24:      set theFile to item 1 of theArgs
25:      set aTrack to (add theFile)
26:      delay 60
27:      set bookmarkable of aTrack to true
28:      set shufflable of aTrack to false
29:
31:      set lyrics of aTrack to songlist
32:
33:    end tell
34:
35:  end process


Lines 8–15 grab the HTML via curl and filter it through the Python script, which I’ve given the unfortunate name lamarr-song-list-text and saved in my ~/bin/ directory. The shell command that actually runs the retrieval and filtering operations is enclosed in a try block with the hope that any failures will be graceful. Line 31 then puts the songlist into the track’s lyrics field.

One thing that may seem weird to you is the 60 second delay in Line 26. It seems weird to me, too. As I was testing the script without the delay, I found that it sometimes worked and sometimes didn’t. I noticed that iTunes often spent time “processing” the track—whatever that entails—after it was imported, but the script didn’t wait at Line 25 for that processing to finish. When the script failed, the commands after Line 25 didn’t do their jobs. So I added the delay, thinking that might give iTunes enough processing time to finish the import before moving on to the other commands. The script has worked consistently since the delay was added.
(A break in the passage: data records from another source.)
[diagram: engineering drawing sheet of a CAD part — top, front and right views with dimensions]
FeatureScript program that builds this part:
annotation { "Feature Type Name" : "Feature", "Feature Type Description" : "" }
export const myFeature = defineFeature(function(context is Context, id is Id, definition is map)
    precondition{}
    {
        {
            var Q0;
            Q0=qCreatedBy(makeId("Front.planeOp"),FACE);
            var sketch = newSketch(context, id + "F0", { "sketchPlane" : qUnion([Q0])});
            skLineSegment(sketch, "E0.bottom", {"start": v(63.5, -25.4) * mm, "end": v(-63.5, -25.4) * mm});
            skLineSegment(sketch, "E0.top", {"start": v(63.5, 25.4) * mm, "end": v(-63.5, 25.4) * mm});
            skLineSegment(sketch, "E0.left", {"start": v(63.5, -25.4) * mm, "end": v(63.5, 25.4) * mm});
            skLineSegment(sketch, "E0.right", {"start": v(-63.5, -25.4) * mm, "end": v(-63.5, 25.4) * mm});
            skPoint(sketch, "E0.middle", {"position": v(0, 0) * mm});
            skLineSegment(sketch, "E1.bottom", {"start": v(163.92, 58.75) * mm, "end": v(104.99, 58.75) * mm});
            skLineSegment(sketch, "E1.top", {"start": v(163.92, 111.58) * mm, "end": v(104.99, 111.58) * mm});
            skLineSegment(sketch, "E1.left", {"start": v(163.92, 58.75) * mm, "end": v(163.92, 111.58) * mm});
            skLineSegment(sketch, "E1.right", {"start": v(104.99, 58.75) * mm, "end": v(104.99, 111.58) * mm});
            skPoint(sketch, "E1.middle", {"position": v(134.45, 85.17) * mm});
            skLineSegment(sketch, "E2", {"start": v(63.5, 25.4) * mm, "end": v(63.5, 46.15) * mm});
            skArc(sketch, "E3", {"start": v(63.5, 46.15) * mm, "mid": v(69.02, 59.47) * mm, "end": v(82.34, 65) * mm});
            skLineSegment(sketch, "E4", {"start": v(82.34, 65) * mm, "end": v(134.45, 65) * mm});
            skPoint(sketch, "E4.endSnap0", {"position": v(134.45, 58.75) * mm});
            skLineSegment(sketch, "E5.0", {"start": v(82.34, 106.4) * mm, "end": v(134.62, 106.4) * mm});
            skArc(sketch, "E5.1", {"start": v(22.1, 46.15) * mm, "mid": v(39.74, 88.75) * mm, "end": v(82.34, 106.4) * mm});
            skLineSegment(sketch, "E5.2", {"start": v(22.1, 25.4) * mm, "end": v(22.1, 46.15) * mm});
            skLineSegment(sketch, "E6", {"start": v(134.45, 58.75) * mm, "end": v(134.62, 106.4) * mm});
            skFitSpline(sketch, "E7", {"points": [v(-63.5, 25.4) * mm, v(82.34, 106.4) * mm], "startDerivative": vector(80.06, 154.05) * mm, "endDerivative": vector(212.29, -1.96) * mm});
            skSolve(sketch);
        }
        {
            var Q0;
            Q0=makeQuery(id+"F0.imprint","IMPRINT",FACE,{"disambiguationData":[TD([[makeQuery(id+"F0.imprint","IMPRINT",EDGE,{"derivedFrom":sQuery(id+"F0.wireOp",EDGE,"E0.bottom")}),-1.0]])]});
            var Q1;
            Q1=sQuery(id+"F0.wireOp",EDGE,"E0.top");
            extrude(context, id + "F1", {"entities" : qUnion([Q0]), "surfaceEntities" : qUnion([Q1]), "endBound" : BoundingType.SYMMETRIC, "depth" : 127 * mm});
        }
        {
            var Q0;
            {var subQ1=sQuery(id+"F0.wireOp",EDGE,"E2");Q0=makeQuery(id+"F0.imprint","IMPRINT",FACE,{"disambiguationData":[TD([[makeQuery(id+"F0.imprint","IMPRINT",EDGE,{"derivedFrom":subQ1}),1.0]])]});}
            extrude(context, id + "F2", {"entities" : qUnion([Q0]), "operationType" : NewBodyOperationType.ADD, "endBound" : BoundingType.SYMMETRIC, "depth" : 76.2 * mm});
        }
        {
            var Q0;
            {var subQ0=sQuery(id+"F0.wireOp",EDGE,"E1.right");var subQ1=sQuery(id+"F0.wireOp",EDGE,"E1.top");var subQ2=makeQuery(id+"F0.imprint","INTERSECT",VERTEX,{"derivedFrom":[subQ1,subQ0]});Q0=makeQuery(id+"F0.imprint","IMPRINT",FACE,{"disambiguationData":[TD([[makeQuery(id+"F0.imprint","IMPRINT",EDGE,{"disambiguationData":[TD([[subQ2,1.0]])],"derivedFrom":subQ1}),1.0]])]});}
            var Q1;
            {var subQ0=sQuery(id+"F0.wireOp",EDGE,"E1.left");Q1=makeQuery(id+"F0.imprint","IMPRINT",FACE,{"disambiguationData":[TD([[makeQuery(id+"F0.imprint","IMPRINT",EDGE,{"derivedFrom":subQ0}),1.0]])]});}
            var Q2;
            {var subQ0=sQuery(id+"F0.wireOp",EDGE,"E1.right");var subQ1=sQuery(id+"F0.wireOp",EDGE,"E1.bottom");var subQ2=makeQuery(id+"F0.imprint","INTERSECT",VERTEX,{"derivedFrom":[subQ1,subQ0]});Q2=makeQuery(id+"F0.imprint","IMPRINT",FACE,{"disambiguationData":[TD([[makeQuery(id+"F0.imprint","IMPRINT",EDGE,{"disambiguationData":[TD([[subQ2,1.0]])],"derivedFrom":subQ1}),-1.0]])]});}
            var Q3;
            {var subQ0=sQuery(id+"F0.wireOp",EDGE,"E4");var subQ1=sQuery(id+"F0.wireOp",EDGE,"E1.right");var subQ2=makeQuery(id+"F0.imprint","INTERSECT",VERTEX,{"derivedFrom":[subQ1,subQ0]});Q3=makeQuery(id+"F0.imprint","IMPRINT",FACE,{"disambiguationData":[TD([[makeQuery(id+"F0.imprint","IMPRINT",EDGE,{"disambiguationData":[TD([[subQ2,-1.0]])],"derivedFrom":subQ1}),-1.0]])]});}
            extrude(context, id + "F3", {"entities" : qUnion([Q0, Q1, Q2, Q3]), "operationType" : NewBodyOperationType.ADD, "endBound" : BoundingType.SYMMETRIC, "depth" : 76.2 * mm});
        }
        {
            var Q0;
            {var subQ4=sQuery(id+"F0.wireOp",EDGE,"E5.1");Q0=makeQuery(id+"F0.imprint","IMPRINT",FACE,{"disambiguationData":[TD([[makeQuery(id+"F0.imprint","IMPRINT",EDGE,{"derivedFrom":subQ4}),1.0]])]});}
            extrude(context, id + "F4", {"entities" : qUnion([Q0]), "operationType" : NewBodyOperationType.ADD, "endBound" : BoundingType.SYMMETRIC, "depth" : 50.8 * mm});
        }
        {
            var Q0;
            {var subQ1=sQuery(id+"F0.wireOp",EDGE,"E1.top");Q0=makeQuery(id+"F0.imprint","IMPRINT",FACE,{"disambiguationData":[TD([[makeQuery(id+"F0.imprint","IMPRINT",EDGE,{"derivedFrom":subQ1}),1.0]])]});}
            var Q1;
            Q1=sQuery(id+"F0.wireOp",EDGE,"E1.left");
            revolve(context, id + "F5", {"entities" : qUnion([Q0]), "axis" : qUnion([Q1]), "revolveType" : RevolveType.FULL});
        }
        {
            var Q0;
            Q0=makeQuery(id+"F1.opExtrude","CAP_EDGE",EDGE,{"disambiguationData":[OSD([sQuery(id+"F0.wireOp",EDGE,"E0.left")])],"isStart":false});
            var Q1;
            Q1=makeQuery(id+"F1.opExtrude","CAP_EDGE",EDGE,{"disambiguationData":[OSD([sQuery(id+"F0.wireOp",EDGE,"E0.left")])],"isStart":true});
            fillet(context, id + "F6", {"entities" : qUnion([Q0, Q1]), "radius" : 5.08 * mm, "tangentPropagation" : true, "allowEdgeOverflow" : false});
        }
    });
Here’s what the results look like on my iPhone.

I assume the lines are centered to make lyrics look more like poetry to people who don’t read much poetry.

Most of the programs I post in this blog are idiosyncratic, but the two in this post are especially so. Unless you use AudioHijack Pro to record the BBC Radio 2 streams of Mark Lamarr’s shows, you will not be able to use these scripts directly. (They can be used with Lamarr’s “God’s Jukebox” show in addition to the Thursday night show by changing the URL for the song list page, but that doesn’t go very far in broadening their applicability.) But the ideas in the scripts can be used by anyone who records audio streams and would like to add textual information to the tracks.